* [Data section]:
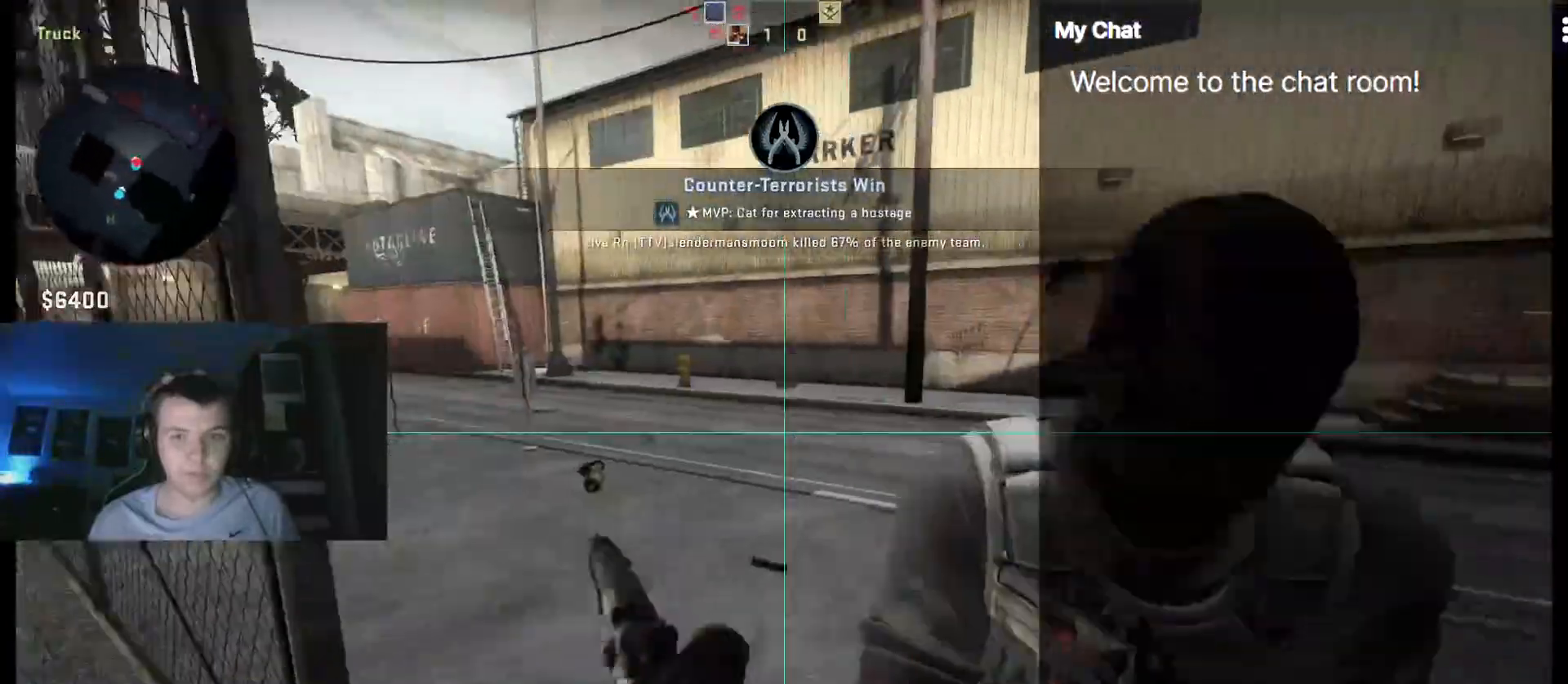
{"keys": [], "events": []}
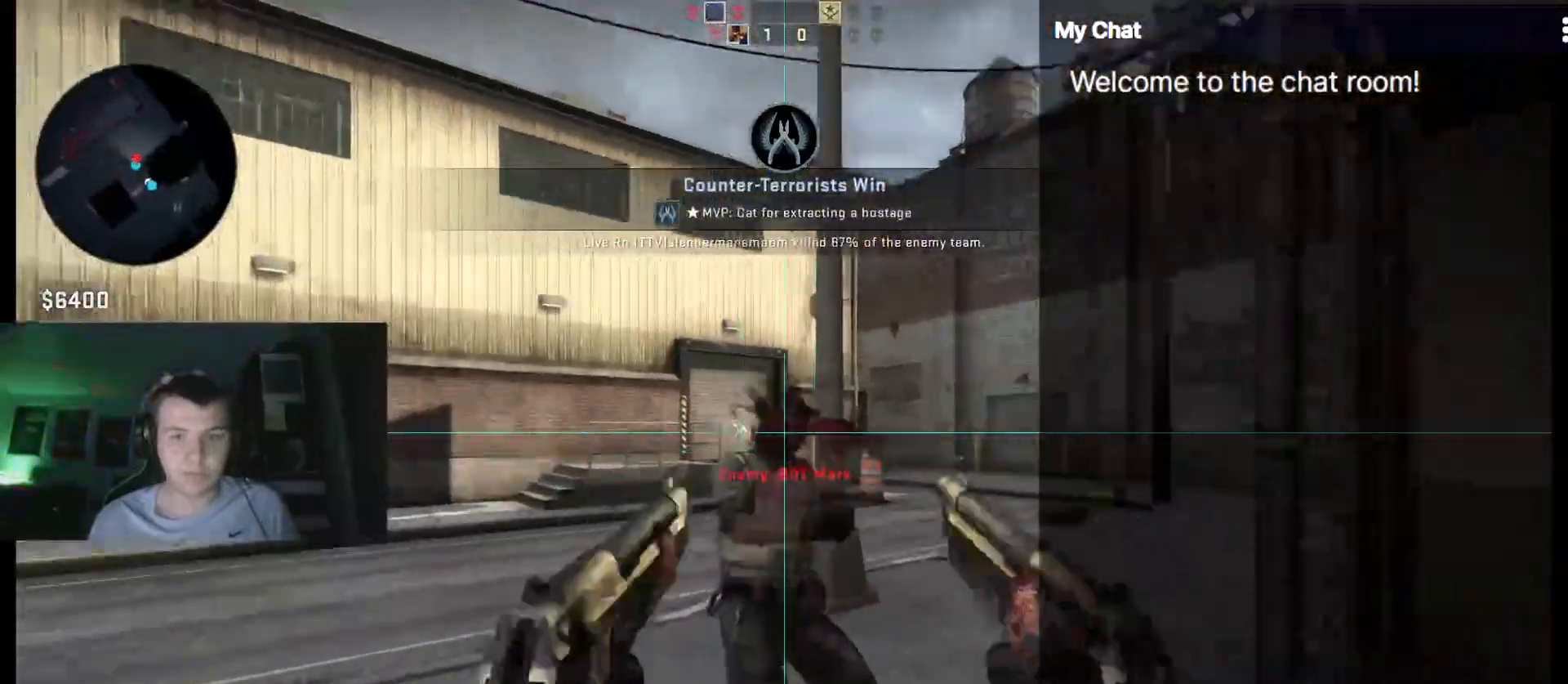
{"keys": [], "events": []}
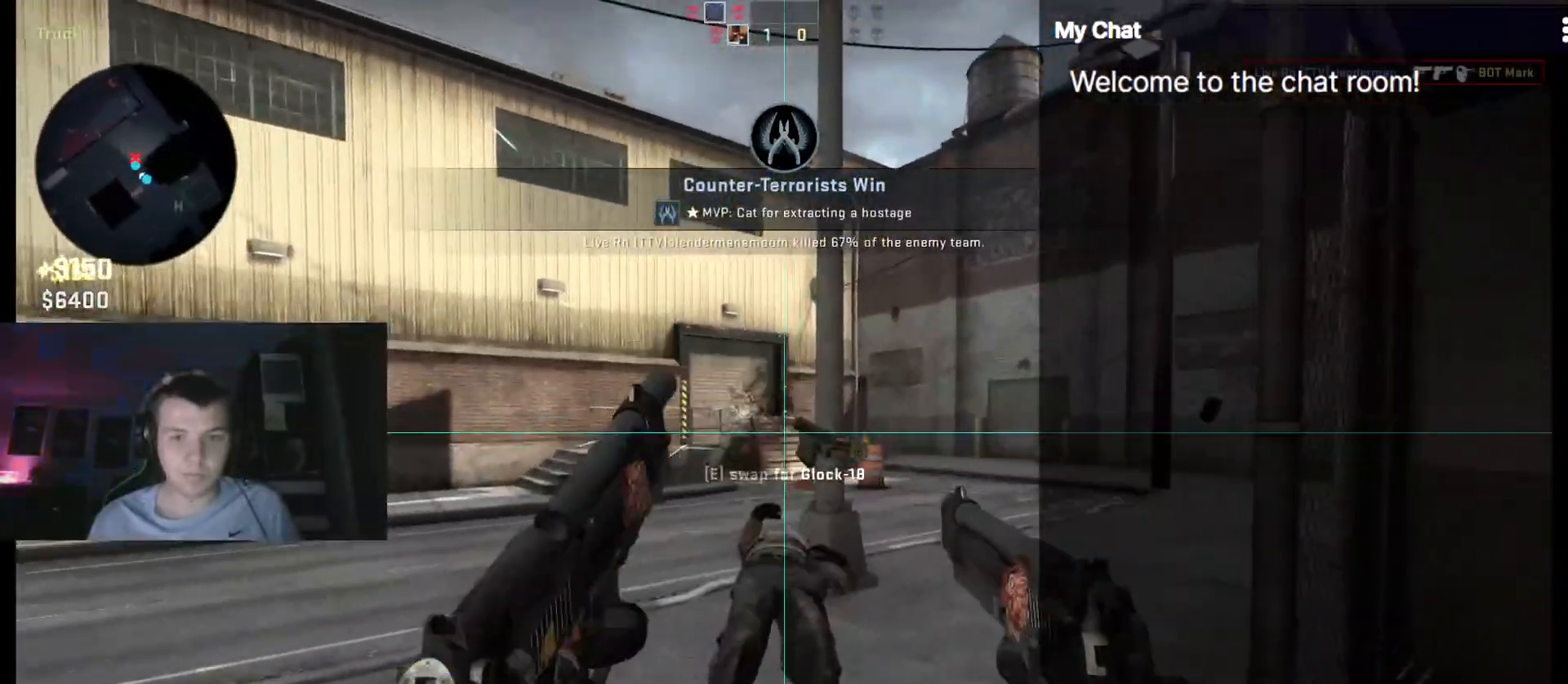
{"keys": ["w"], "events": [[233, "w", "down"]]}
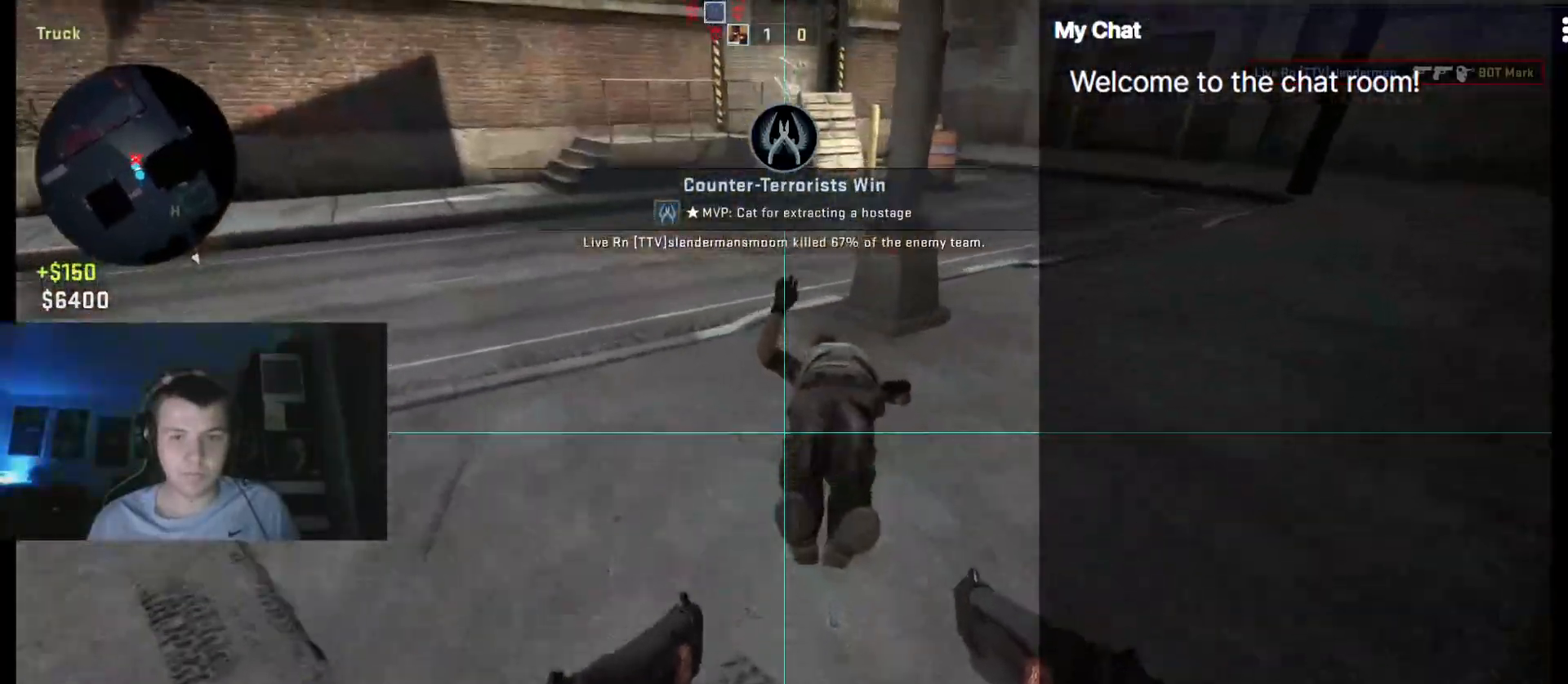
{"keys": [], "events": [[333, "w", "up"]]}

* [What is needed]: When copying the listing, print each line exactly but leave out every picture.

* [Task result]:
{"keys": [], "events": []}
{"keys": [], "events": []}
{"keys": ["w"], "events": [[233, "w", "down"]]}
{"keys": [], "events": [[333, "w", "up"]]}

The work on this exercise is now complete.